:: Exercise aim ::
Every line of the data that includes "Figure" should be copied out.

:: Data excerpt ::

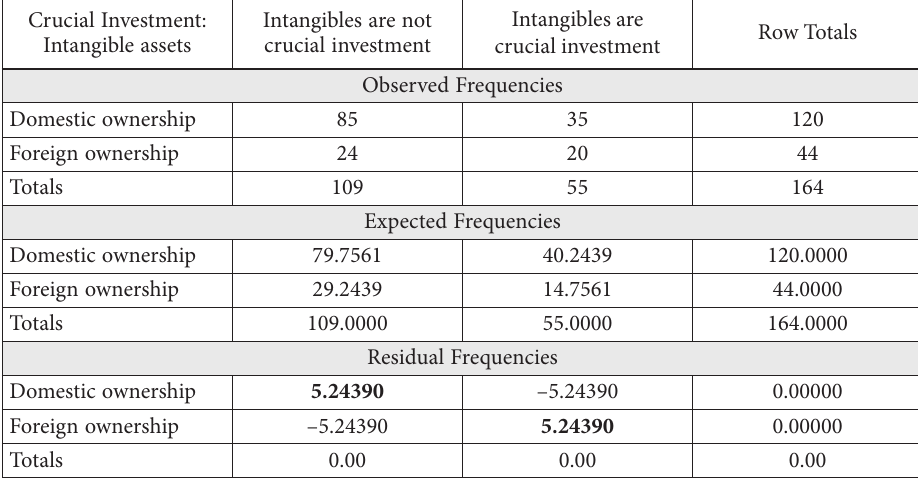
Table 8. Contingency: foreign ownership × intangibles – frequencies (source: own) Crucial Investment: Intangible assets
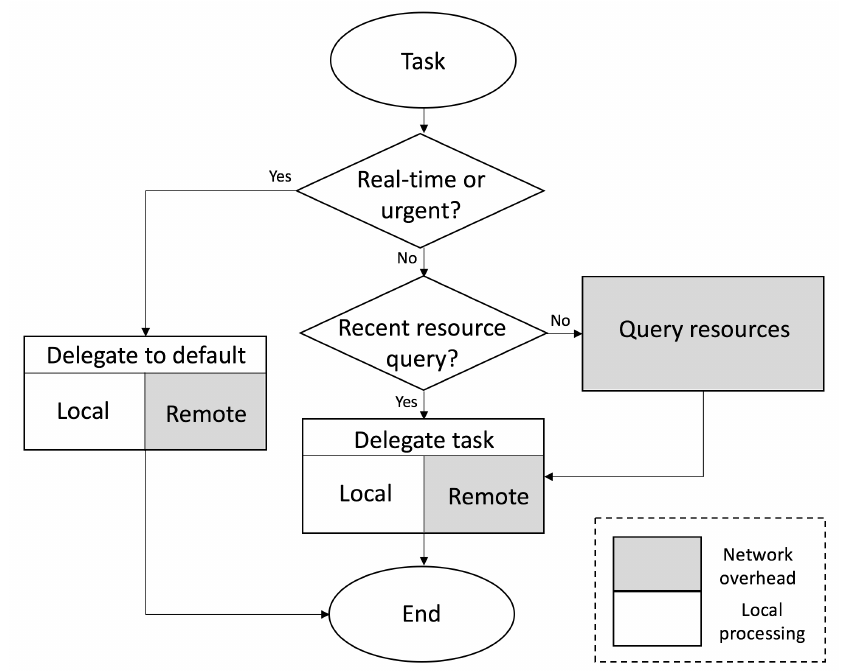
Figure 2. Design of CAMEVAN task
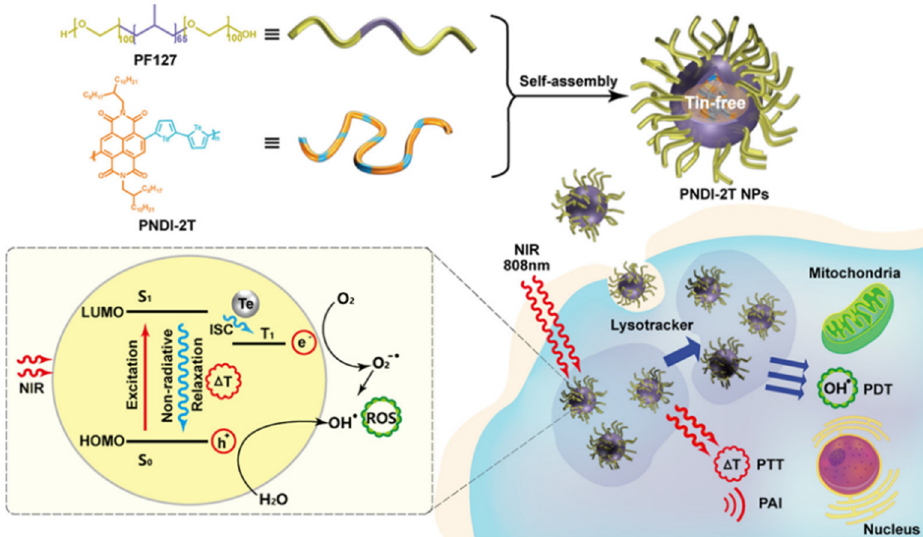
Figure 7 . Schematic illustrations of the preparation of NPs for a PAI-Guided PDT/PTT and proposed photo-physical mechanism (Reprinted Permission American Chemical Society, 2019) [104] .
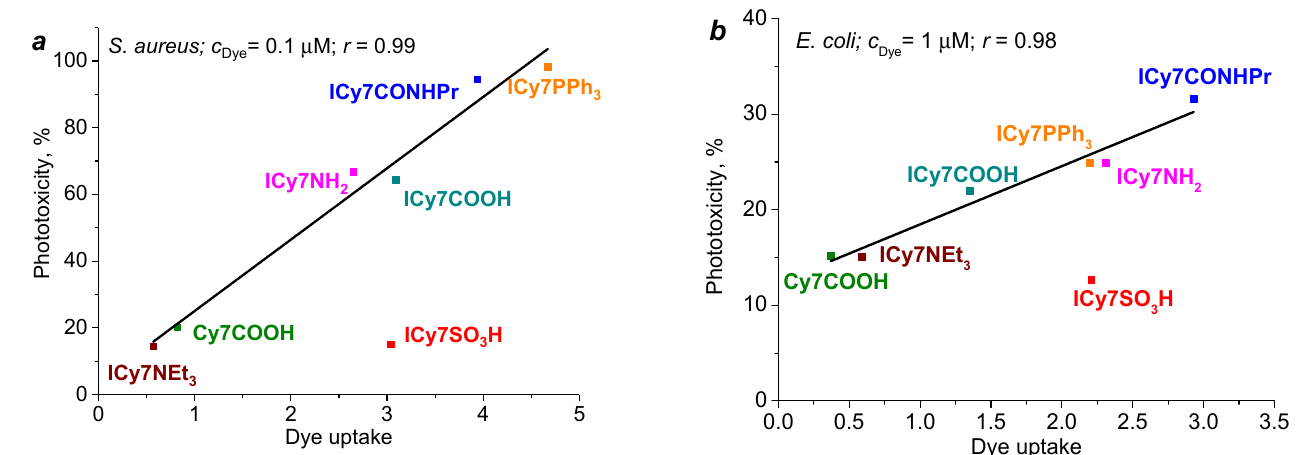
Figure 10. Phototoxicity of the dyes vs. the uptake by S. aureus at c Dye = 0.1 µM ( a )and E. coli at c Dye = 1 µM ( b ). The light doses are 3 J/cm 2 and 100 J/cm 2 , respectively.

:: Answer for the task ::
Figure 2. Design of CAMEVAN task
Figure 7 . Schematic illustrations of the preparation of NPs for a PAI-Guided PDT/PTT and proposed photo-physical mechanism (Reprinted Permission American Chemical Society, 2019) [104] .
Figure 10. Phototoxicity of the dyes vs. the uptake by S. aureus at c Dye = 0.1 µM ( a )and E. coli at c Dye = 1 µM ( b ). The light doses are 3 J/cm 2 and 100 J/cm 2 , respectively.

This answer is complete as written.